For Ferdinand of Aragon, the leading idea was always to find an ally who could be inveigled into doing his fighting for him without any return. For Maximilian, the leading idea was to find an ally who would subsidise him to do the fighting while he could evade his own part of the bargain. Wolsey, by his alliance with Louis XII., turned the tables on both of them. The alliance itself was practically terminated by the accession of Francis in January 1515. France reaped the immediate profit, for neither Spain nor the emperor would risk a course which depended for success on a mutual fulfilment of obligations. Ferdinand became friendly to Francis, but without any intention of giving him effective support. When the latter’s progress in Italy seemed likely to be too rapid, Wolsey entered into relations with Maximilian which served as a check on Francis without filling the emperor’s purse. When Ferdinand died, Charles, his successor, was only sixteen, and though his counsellors were well disposed to France, being mainly Flemings, there was no present prospect of vigorous intervention on his behalf. Active hostility on the part of England would be dangerous, and when Maximilian in turn died, both Charles and Francis were suitors for the favour of the supreme minister in England. The turn of the wheel had made them inevitable rivals. The imperial election went in favour of Charles, that being less dangerous than the success of Francis would have been, and it was now Wolsey’s policy to hold the balance between the two. An era of universal peace was inaugurated; Charles and Francis did not join in formal alliance, but England united with each of them.
III
WOLSEY AND THE FRENCH WAR
The inauguration of an era of universal peace is usually the prelude to a war. A year after the Field of the Cloth of Gold, Charles and Francis were on the verge of hostilities. Wolsey negotiated with both, ostensibly to bring about an accord. But in fact, England was committed to support Charles: and the responsibility was with the Cardinal.

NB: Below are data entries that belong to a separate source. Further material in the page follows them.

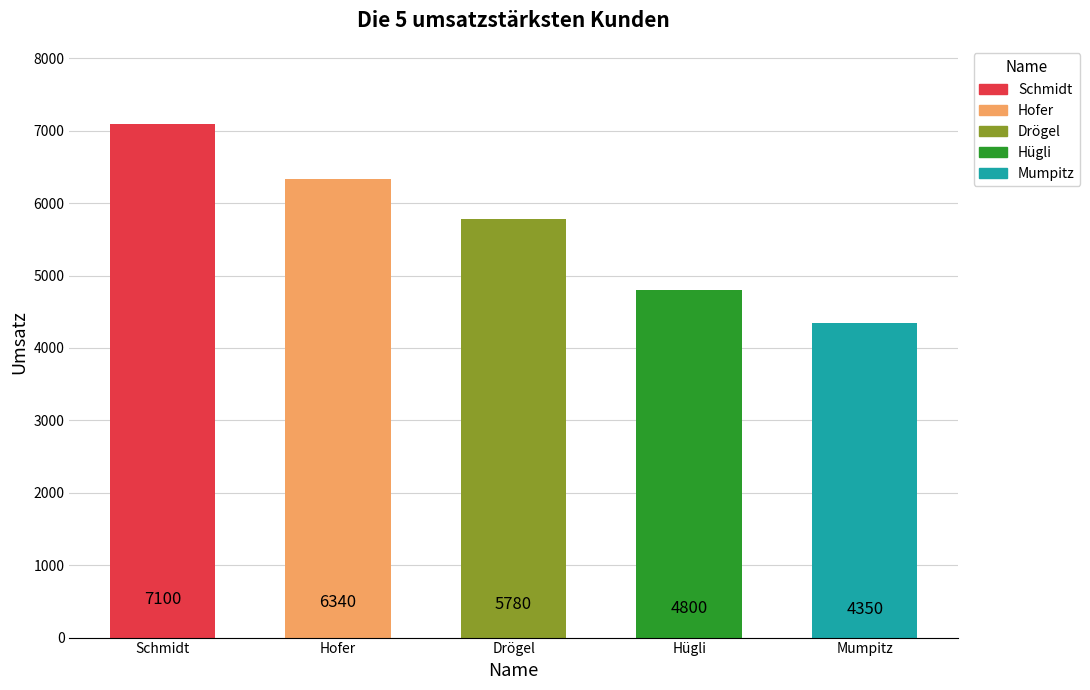

Reading left to right, list all the values displayed in this chart.

7100	6340	5780	4800	4350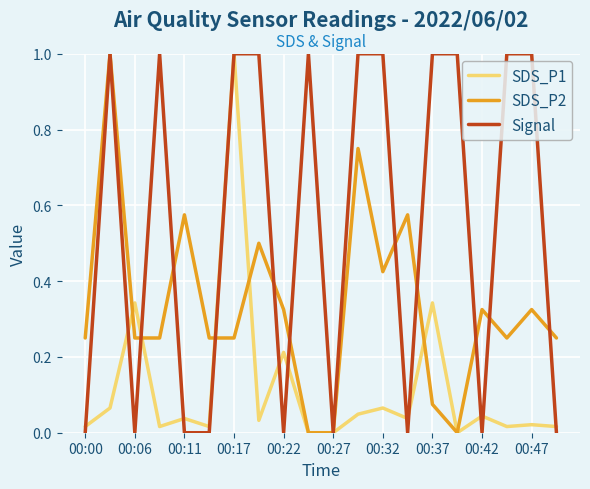

What is the maximum value for SDS_P1?

1.0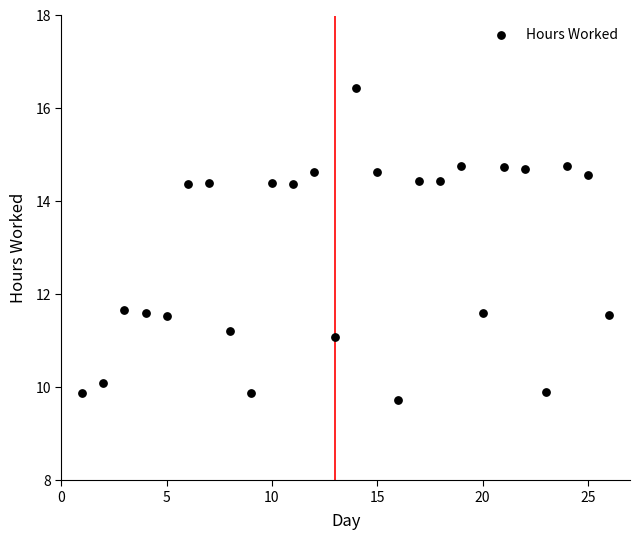

What is the range of Y values (max minus min)?

6.7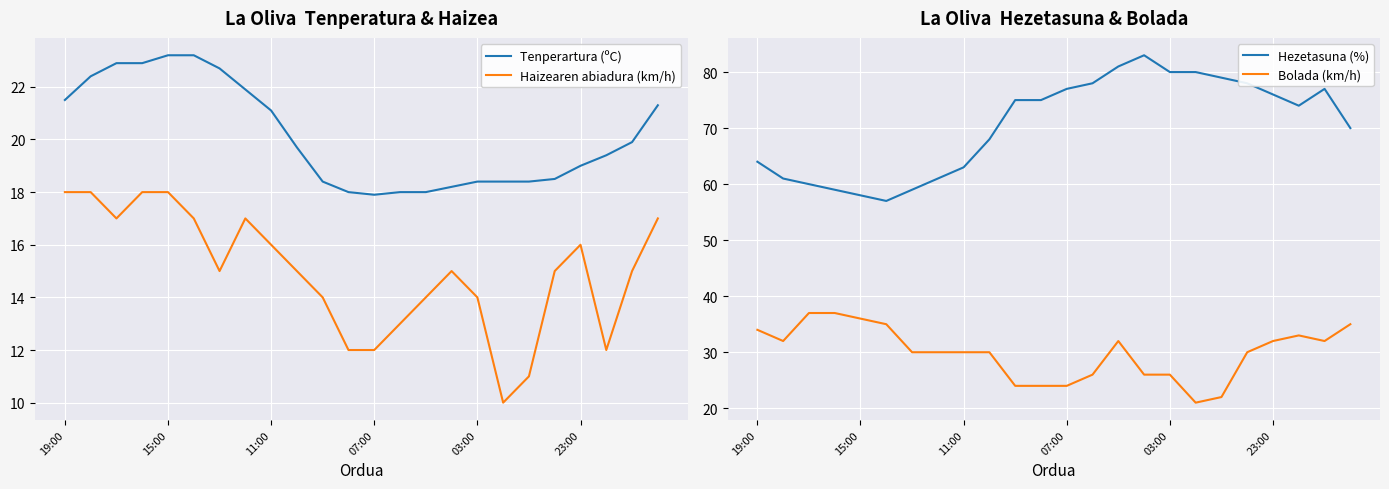

Is it true that Bolada (km/h) equals 15 at 11:00?

False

The conclusion to which the circumstances point is that the pressure was too great for him to resist. Popular sentiment in England was opposed to the French alliance. The queen was a warm adherent of her young kinsman. The king was personally jealous of the achievements of Francis, and had visions of the French crown or at least of the recovery of Guienne. Wolsey probably felt that if he tried to maintain his own policy he would alienate Henry, and if he alienated Henry--who had just annihilated Buckingham--he would meet Buckingham’s fate amid universal applause, and the anti-French policy would triumph in any case. He elected to carry out the anti-French policy and remain at the helm. Hostile critics would suggest that he was actuated by the desire of obtaining the support of the emperor when the Papacy should become vacant. Charles failed to keep his promise when Leo died, and gave his support to another candidate; but neither then nor in the following year when Clement VII. was elected--again with the support of Charles--did Wolsey show any sign of changing his policy in consequence.